* _Trecho da página_
· · · ·

Na Nova Zelândia, onde Sujinrat Prachathai tem residência, ela é uma mulher que pode colocar diante do nome “Sra.”, para indicar que está casada. Mas, na Tailândia, continua sendo legalmente homem, apesar de ter feito uma cirurgia de mudança de sexo há anos. Sarah mostra seu documento de identidade, que a reconhece como mulher. Foto: Sutthida Malikaew/IPS
Na Nova Zelândia, onde Sujinrat Prachathai tem residência, ela é uma mulher que pode colocar diante do nome “Sra.”, para indicar que está casada. Mas, na Tailândia, continua sendo legalmente homem, apesar de ter feito uma cirurgia de mudança de sexo há anos. Sarah mostra seu documento de identidade, que a reconhece como mulher. Foto: Sutthida Malikaew/IPS

 

Nações Unidas, 8/5/2014 – O mundo avança para o reconhecimento da existência de um terceiro gênero, além do masculino e feminino, mas o processo é lento e doloroso. “Os direitos das pessoas transgênero à sua própria identidade e a saúde, educação, trabalho e moradia, entre outros, são reconhecidos cada vez mais”, afirmou Charles Radcliffe, chefe da Seção de Assuntos Globais do Escritório do Alto Comissariado da Organização das Nações Unidas (ONU) para os Direitos Humanos, ao ser consultado pela IPS.

· · · ·

Dados de anotação das caixas:
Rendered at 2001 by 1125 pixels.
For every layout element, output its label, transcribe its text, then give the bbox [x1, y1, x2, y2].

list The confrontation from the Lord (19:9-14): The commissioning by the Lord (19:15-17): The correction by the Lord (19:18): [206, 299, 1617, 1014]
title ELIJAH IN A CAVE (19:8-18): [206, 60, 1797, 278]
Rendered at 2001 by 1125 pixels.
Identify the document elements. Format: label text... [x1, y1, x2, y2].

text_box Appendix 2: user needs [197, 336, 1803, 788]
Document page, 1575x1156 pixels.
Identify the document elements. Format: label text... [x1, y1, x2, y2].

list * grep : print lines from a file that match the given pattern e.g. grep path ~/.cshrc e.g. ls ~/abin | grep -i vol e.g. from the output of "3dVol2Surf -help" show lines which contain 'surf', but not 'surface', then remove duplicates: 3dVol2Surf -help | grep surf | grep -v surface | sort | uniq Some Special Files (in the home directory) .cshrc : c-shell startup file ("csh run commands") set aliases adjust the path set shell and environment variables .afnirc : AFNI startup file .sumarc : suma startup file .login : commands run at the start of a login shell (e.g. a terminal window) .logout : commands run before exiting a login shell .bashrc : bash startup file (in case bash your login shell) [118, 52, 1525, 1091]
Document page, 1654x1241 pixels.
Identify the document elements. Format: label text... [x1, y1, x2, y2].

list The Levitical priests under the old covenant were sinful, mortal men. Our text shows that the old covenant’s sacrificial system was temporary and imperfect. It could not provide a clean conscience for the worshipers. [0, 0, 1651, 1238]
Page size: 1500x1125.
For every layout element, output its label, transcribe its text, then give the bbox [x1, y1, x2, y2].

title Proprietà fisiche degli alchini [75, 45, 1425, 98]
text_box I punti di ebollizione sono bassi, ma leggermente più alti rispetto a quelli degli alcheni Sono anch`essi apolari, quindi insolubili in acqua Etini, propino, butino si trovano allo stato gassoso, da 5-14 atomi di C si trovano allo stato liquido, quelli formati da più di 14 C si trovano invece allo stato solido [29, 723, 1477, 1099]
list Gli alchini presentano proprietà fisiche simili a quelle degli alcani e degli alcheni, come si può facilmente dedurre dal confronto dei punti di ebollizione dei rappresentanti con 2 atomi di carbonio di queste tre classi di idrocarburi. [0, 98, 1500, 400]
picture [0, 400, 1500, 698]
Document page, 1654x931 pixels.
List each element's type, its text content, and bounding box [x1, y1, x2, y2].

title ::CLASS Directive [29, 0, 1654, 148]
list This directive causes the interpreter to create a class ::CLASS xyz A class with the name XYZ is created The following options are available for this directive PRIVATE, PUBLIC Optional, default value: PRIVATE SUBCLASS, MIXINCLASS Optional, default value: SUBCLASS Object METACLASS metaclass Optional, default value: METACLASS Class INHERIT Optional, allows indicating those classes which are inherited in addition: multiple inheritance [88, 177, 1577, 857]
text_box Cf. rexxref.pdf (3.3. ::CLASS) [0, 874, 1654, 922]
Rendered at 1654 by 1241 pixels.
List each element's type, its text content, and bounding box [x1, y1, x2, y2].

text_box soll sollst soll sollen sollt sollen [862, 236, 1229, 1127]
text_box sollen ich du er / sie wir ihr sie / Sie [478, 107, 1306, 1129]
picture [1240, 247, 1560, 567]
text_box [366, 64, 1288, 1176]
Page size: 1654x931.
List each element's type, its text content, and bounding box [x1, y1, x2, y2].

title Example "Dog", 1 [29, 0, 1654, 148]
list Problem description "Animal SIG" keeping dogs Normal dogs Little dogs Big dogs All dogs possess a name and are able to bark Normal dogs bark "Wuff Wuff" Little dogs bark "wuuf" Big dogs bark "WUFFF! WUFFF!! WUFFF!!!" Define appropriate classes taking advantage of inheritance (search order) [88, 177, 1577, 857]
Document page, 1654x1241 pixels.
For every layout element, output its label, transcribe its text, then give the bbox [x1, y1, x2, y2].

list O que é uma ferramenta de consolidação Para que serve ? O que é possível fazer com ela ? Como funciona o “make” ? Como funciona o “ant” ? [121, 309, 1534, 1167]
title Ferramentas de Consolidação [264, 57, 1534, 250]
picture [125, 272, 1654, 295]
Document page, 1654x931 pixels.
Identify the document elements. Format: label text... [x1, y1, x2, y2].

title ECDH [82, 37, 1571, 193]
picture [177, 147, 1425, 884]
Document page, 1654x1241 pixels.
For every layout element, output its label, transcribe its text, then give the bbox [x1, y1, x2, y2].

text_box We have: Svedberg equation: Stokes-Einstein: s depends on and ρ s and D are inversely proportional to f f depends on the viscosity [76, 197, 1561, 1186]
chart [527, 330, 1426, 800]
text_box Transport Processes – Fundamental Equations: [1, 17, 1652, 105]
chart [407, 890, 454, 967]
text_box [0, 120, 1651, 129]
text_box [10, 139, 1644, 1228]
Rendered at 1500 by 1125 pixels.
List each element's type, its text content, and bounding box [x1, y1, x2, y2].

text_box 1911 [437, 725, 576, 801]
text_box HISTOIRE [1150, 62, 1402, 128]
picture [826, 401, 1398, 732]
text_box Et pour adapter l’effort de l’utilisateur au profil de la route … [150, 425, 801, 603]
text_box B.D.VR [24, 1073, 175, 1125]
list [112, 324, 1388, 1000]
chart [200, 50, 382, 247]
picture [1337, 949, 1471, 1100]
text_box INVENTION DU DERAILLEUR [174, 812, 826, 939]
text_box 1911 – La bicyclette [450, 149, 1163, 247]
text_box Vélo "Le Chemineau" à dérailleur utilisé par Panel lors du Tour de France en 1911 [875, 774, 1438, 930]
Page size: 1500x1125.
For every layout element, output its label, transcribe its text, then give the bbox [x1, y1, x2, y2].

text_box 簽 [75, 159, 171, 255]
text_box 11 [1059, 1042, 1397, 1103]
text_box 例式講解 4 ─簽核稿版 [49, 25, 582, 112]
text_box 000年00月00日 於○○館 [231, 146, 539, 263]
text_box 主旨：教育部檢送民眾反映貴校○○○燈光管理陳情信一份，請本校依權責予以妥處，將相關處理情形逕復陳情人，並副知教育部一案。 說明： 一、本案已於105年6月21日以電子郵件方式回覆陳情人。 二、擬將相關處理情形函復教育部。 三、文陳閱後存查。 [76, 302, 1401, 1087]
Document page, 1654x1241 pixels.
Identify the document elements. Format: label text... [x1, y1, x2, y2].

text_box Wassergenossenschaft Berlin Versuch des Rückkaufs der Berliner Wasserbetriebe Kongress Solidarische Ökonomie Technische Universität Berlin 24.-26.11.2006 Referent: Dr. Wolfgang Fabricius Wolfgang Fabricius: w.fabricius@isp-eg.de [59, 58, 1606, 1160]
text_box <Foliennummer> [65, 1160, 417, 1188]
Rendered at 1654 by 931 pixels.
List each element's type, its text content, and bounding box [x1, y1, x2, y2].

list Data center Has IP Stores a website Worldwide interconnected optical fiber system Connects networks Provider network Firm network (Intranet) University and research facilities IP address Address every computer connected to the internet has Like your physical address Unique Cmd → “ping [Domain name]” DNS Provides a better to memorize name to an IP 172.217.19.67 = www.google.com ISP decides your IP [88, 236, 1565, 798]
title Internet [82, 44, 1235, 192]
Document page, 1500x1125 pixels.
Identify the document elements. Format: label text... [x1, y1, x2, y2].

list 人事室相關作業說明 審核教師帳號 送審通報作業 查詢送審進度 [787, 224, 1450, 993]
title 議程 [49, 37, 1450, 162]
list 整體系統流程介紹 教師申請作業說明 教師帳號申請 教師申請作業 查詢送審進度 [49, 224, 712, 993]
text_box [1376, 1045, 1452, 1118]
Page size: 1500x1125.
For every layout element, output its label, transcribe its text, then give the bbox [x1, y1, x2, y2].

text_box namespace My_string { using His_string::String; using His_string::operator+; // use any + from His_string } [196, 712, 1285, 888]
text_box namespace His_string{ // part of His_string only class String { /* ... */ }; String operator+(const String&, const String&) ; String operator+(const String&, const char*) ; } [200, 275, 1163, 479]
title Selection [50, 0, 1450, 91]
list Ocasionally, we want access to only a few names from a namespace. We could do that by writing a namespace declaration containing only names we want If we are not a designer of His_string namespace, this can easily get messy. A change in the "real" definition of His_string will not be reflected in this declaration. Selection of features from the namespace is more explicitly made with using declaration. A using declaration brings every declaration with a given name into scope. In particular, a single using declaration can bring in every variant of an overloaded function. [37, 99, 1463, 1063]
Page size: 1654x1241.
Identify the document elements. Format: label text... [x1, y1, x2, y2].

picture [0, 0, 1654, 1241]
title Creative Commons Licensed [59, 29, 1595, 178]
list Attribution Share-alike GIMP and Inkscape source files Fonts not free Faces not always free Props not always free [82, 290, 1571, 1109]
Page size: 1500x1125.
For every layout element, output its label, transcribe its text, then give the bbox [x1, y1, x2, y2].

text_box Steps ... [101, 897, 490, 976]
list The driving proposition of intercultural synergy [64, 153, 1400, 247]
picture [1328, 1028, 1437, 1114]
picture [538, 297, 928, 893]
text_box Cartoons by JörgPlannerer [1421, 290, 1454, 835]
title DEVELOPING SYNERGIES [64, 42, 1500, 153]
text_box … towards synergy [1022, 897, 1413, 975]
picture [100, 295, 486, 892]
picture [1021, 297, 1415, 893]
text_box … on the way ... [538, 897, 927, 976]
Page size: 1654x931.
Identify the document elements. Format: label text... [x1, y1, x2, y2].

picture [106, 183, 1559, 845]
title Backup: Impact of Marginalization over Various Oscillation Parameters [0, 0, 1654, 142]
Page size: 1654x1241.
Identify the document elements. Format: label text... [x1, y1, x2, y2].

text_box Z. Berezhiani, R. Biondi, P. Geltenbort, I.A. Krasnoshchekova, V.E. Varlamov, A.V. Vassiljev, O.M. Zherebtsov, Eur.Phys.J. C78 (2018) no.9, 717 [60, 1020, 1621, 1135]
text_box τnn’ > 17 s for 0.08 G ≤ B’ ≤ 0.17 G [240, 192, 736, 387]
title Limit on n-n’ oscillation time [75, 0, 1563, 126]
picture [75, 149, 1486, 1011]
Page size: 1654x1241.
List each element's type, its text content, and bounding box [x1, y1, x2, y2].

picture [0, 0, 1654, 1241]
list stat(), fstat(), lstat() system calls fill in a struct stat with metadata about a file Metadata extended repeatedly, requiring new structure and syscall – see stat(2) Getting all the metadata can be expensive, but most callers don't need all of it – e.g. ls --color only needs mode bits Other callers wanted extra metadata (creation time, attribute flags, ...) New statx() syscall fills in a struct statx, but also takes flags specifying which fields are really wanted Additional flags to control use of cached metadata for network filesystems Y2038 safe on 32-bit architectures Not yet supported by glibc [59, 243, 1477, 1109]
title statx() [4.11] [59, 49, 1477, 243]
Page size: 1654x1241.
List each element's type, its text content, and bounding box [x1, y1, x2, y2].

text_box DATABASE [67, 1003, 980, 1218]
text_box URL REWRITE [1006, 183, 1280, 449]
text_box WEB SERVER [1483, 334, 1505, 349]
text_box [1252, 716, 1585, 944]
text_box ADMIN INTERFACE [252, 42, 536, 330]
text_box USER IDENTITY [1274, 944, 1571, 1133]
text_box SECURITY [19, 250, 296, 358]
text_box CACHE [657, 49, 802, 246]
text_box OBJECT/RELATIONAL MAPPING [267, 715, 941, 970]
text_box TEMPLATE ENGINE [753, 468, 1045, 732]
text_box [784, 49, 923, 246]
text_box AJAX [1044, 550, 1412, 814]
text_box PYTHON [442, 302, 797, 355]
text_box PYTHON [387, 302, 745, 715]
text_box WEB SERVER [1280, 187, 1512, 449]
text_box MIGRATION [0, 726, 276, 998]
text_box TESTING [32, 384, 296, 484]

· · · ·

* _Tarefa dada_
Segundo o trecho da página, qual é o cargo de Charles Radcliffe? Não é preciso usar o material para fazer a tarefa.

* _Resposta escrita_
Chefe da Seção de Assuntos Globais do Escritório do Alto Comissariado da ONU para os Direitos Humanos.